A government move to extend leasing rights for a Russian naval base in Ukraine has been ratified by the country's parliament amid angry protests by the opposition.
Opponents hurled eggs and detonated smoke bombs inside the parliament chamber, disrupting Tuesday's debate over the agreement.
Thousands of protesters also gathered outside the parliament building to demonstrate against the deal, which will allow Russia to keep its Black Sea fleet in Ukraine until 2042.
The chamber of the parliament filled with smoke as smoke bombs were released and Volodymyr Litvyn, the speaker, took shelter under his umbrella as eggs rained down on him.
But despite the disruption, the chamber managed to pass the agreement. Russia's state Duma also ratified the deal in a unanimous vote.
The approvals came a week after Dmitry Medvedev, the Russian president, and Viktor Yanukovych, his Ukranian counterpart, signed the deal over the navy base in Ukraine's Crimea region.
But Ukraine's opposition has criticised the renewal of the lease as a historic surrender of sovereignty.
Betrayal of interests
Ukrainian nationalists led by Yulia Tymoshenko, the former prime minister, and Viktor Yushchenko, the former president, regard the base deal as a betrayal of Ukraine's national interests.
They wanted to remove it when the existing lease runs out in 2017.
Several politicians shouted "Shame, shame!" during Tuesday's debate as the parliament ratified the pact, with some 236 of the 450 seat chamber voting in favour.
Deputies also started fighting over a large Ukrainian flag in the middle of the chamber, twisting and distorting the yellow-and-blue banner as smoke continued to billow in the chamber.
Amid the chaos, some deputies tried to carry on with their business, with speakers taking to the floor.
Outside the building, thousands of supporters of Ukraine's former pro-Western government condemned the decision, shouting "Death to Traitors" and "Crimea is Ours".
A counter-rally was also staged, with demonstrators brandishing banners with slogans such as "Ukraine and Russia: Strategic Partners".
Alexander Pikayev, deputy head of the committee of scientists for global security, based in Moscow, told Al Jazeera that the "strategic position" of the naval base was important to Russia.
"Whoever has major a naval base in Crimea actually has control over the whole sea. Secondly, the Russian coast doesn't have a base suitable to deploy a Russian Black Sea fleet and they would have to invest maybe a $1bn to build an autonomous base there.

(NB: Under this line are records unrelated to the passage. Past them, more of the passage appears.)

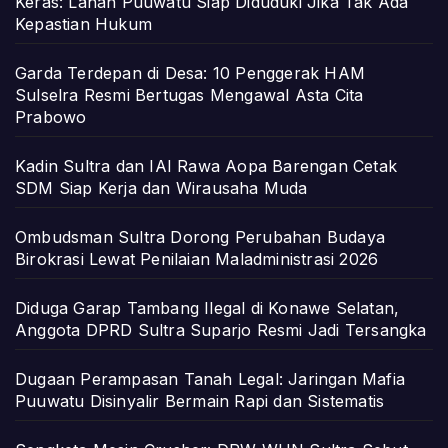
Keras: Lahan Puuwatu Siap Diduduki Jika Tak Ada
Kepastian Hukum
Garda Terdepan di Desa: 10 Penggerak HAM
Sulselra Resmi Bertugas Mengawal Asta Cita
Prabowo
Kadin Sultra dan IAI Rawa Aopa Barengan Cetak
SDM Siap Kerja dan Wirausaha Muda
Ombudsman Sultra Dorong Perubahan Budaya
Birokrasi Lewat Penilaian Maladministrasi 2026
Diduga Garap Tambang Ilegal di Konawe Selatan,
Anggota DPRD Sultra Suparjo Resmi Jadi Tersangka
Dugaan Perampasan Tanah Legal: Jaringan Mafia
Puuwatu Disinyalir Bermain Rapi dan Sistematis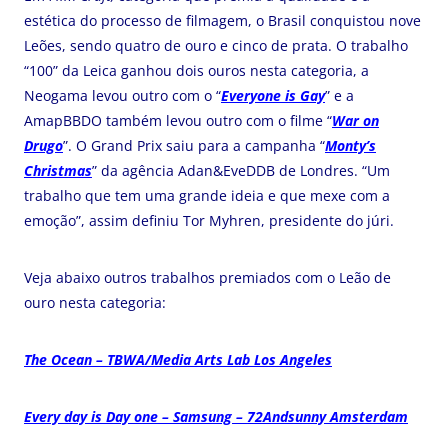
estética do processo de filmagem, o Brasil conquistou nove
Leões, sendo quatro de ouro e cinco de prata. O trabalho
“100” da Leica ganhou dois ouros nesta categoria, a
Neogama levou outro com o “
Everyone is Gay
” e a
AmapBBDO também levou outro com o filme “
War on
Drugo
”. O Grand Prix saiu para a campanha “
Monty’s
Christmas
” da agência Adan&EveDDB de Londres. “Um
trabalho que tem uma grande ideia e que mexe com a
emoção”, assim definiu Tor Myhren, presidente do júri.
Veja abaixo outros trabalhos premiados com o Leão de
ouro nesta categoria:
The Ocean – TBWA/Media Arts Lab Los Angeles
Every day is Day one – Samsung – 72Andsunny Amsterdam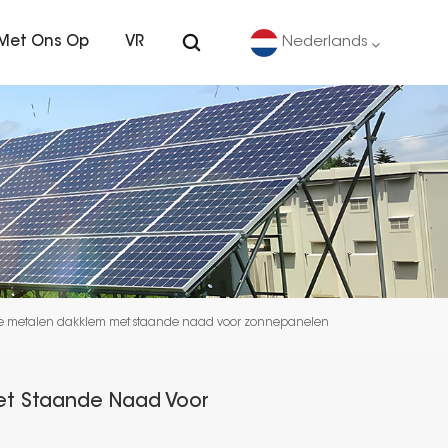
Met Ons Op
VR
Nederlands
English
Deutsch
español
português
re metalen dakklem met staande naad voor zonnepanelen
Nederlands
العربية
et Staande Naad Voor
日本語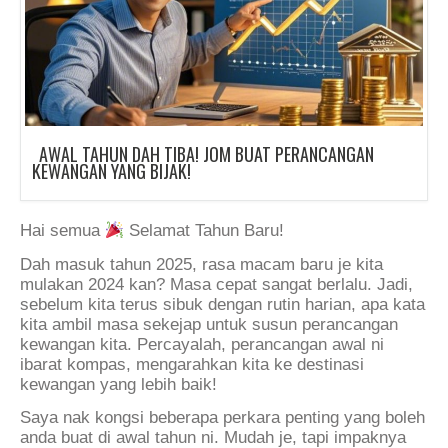
AWAL TAHUN DAH TIBA! JOM BUAT PERANCANGAN
KEWANGAN YANG BIJAK!
Hai semua
Selamat Tahun Baru!
Dah masuk tahun 2025, rasa macam baru je kita
mulakan 2024 kan? Masa cepat sangat berlalu. Jadi,
sebelum kita terus sibuk dengan rutin harian, apa kata
kita ambil masa sekejap untuk susun perancangan
kewangan kita. Percayalah, perancangan awal ni
ibarat kompas, mengarahkan kita ke destinasi
kewangan yang lebih baik!
Saya nak kongsi beberapa perkara penting yang boleh
anda buat di awal tahun ni. Mudah je, tapi impaknya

"During the last several years, we've seen such scenes like today every two months, but what's new is that the Ukrainian parliament adopted the agreement so quickly - within seven minutes, so that's the surprise here," he said.
Russian gas deal
The fleet deal makes Ukraine eligible to receive a 30 per cent discount on gas imports in return for extending the lease on the base in Crimea.
It marks a dramatic turnaround in the country's ties with Russia, which had refused to do business with Ukraine's previous government.
Vladimir Putin, Russia's prime minister, held talks earlier on Tuesday with Ukraine's leadership, offering an unprecedented nuclear co-operation deal and admitting the gas deal had hurt the Russian budget.
"It's going to be a burden, of course. And a major one," Putin said of the gas deal after talks with Yanukovych and Mykola Azarov, Ukraine's prime minister.
"The amount that this has cost us is really something else. For this kind of money I could have eaten Yanukovych and your prime minister together."